Why January Sees More Retail Bankruptcies Than Any Other Month

Bankruptcy

After the holidays, the month of January is often a welcome respite, a return to normalcy for many people. But it’s also the one month that sees more retail stores file bankruptcy than any other time of the year.

According to Forbes, most at-risk retailers wait to file for bankruptcy protection until after the holidays, thinking they’ll get a boost in business as consumers do their holiday shopping. In many cases, however, this doesn’t happen.

And with strained liquidity as well as cash flow that doesn’t meet the needs of the retailer, these stores will often turn to filing bankruptcy in January.
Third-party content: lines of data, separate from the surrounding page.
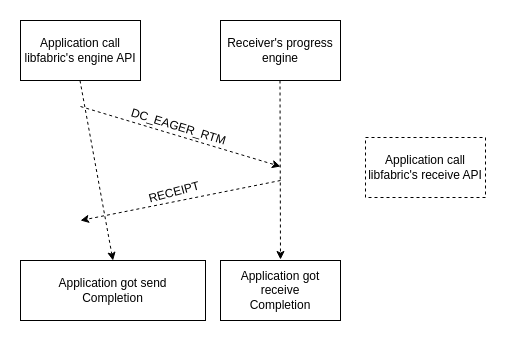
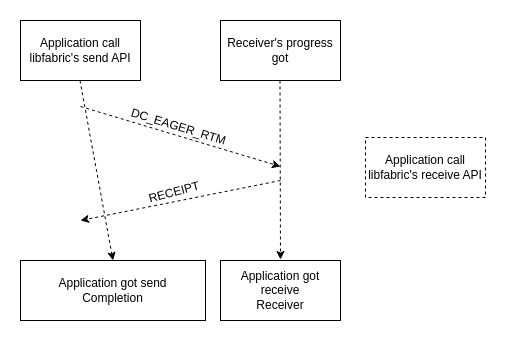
  <mxCell id="0" />
  <mxCell id="1" parent="0" />
- <mxCell id="2" value="Application call libfabric's engine API" style="rounded=0;whiteSpace=wrap;html=1;" parent="1" vertex="1"><mxGeometry x="20" y="20" width="120" height="60" as="geometry" /></mxCell>
- <mxCell id="3" value="Receiver's progress engine" style="rounded=0;whiteSpace=wrap;html=1;" parent="1" vertex="1"><mxGeometry x="220" y="20" width="120" height="60" as="geometry" /></mxCell>
+ <mxCell id="2" value="Application call libfabric's send API" style="rounded=0;whiteSpace=wrap;html=1;" parent="1" vertex="1"><mxGeometry x="20" y="20" width="120" height="60" as="geometry" /></mxCell>
+ <mxCell id="3" value="Receiver's progress got" style="rounded=0;whiteSpace=wrap;html=1;" parent="1" vertex="1"><mxGeometry x="220" y="20" width="120" height="60" as="geometry" /></mxCell>
  <mxCell id="4" value="" style="endArrow=classic;html=1;dashed=1;entryX=0.5;entryY=0;entryDx=0;entryDy=0;" parent="1" target="7" edge="1"><mxGeometry width="50" height="50" relative="1" as="geometry"><mxPoint x="79.5" y="80" as="sourcePoint" /><mxPoint x="80" y="250" as="targetPoint" /></mxGeometry></mxCell>
  <mxCell id="5" value="" style="endArrow=classic;html=1;dashed=1;" parent="1" edge="1"><mxGeometry width="50" height="50" relative="1" as="geometry"><mxPoint x="279.5" y="80" as="sourcePoint" /><mxPoint x="280" y="259" as="targetPoint" /></mxGeometry></mxCell>
  <mxCell id="6" value="" style="endArrow=classic;html=1;dashed=1;" parent="1" edge="1"><mxGeometry width="50" height="50" relative="1" as="geometry"><mxPoint x="80" y="106" as="sourcePoint" /><mxPoint x="280" y="166" as="targetPoint" /></mxGeometry></mxCell>
  <mxCell id="7" value="Application got send&lt;br&gt;Completion" style="rounded=0;whiteSpace=wrap;html=1;" parent="1" vertex="1"><mxGeometry x="20" y="260" width="185" height="60" as="geometry" /></mxCell>
- <mxCell id="8" value="Application got&lt;br&gt;receive&lt;br&gt;Completion" style="rounded=0;whiteSpace=wrap;html=1;" parent="1" vertex="1"><mxGeometry x="220" y="260" width="120" height="60" as="geometry" /></mxCell>
+ <mxCell id="8" value="Application got&lt;br&gt;receive&lt;br&gt;Receiver" style="rounded=0;whiteSpace=wrap;html=1;" parent="1" vertex="1"><mxGeometry x="220" y="260" width="120" height="60" as="geometry" /></mxCell>
  <mxCell id="9" value="DC_EAGER_RTM&amp;nbsp;" style="text;html=1;strokeColor=none;fillColor=none;align=center;verticalAlign=middle;whiteSpace=wrap;rounded=0;rotation=17;" parent="1" vertex="1"><mxGeometry x="160" y="117" width="40" height="20" as="geometry" /></mxCell>
  <mxCell id="10" value="Application call libfabric's receive API" style="rounded=0;whiteSpace=wrap;html=1;dashed=1;" parent="1" vertex="1"><mxGeometry x="365" y="137" width="120" height="60" as="geometry" /></mxCell>
  <mxCell id="11" value="" style="endArrow=classic;html=1;dashed=1;" edge="1" parent="1"><mxGeometry width="50" height="50" relative="1" as="geometry"><mxPoint x="280" y="180" as="sourcePoint" /><mxPoint x="80" y="220" as="targetPoint" /></mxGeometry></mxCell>
  <mxCell id="12" value="RECEIPT" style="text;html=1;strokeColor=none;fillColor=none;align=center;verticalAlign=middle;whiteSpace=wrap;rounded=0;rotation=-15;direction=west;" vertex="1" parent="1"><mxGeometry x="154" y="182" width="40" height="20" as="geometry" /></mxCell>
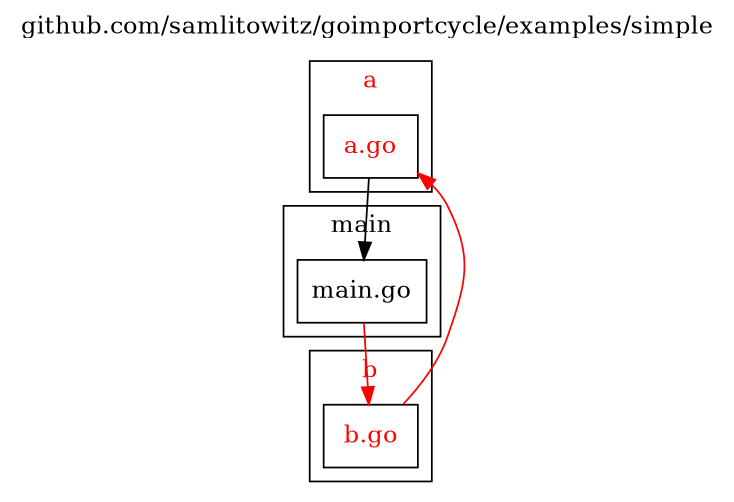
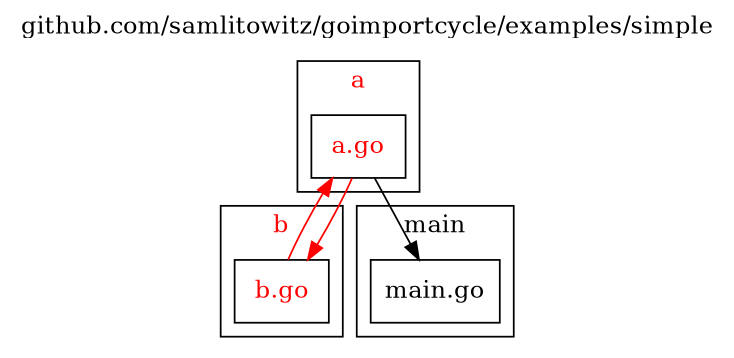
  digraph {
    label="github.com/samlitowitz/goimportcycle/examples/simple"
    labelloc=t
    rankdir=TB
    node [fillcolor="#ffffff" fontcolor="#ff0000" shape=rect style=filled]
    edge [color="#ff0000"]
    n1 [label="a.go"]
    n2 [label="b.go"]
    n3 [fontcolor="#000000" label="main.go"]
    subgraph cluster_1 {
      fillcolor="#ffffff"
      fontcolor="#ff0000"
      label=a
      style=filled
      n1
    }
    subgraph cluster_2 {
      fillcolor="#ffffff"
      fontcolor="#ff0000"
      label=b
      style=filled
      n2
    }
    subgraph cluster_3 {
      fillcolor="#ffffff"
      fontcolor="#000000"
      label=main
      style=filled
      n3
    }
-   n3 -> n2
+   n1 -> n2
    n1 -> n3 [color="#000000"]
    n2 -> n1
  }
If December was bad, January will only be worse,” says Charles Huber, Principal, Law Offices of Charles Huber. “Also, it is the month before most people get their tax refunds, so people are generally going to wait until February or March to spend any more money.”

Perhaps most at risk is the teen retailer — these apparel stores depend on heavy mall traffic for business, and as the shopping mall continues to decline thanks to teens increasingly doing their shopping online and parents budgeting less toward clothing, once-popular teen stores have gone under.

In December, both Delia’s and Deb Stores announced that they would be filing for bankruptcy protection. Aeropostale, which reported losses of $141.8 million in its most recent fiscal year on record, will be closing 240 of its store locations to cope with such losses.

Teen retailer Wet Seal, which has been facing steady losses throughout all of 2014, is likely next on the list of January retail bankruptcies, according to a Business of Fashion article.

Just last month, Wet Seal’s CEO Ed Thomas said his company would likely need “immediate liquidity in order to have time to implement our operating strategies.” Last week, the company announced it received a notice of default from one of its creditors, another bad sign for the retailer.

With today’s generation of teens preferring to spend their money on new technology rather than clothes, it’s clear the state of the teen-focused retailer — along with that of many other formerly-prosperous retailers — has nowhere to go but down.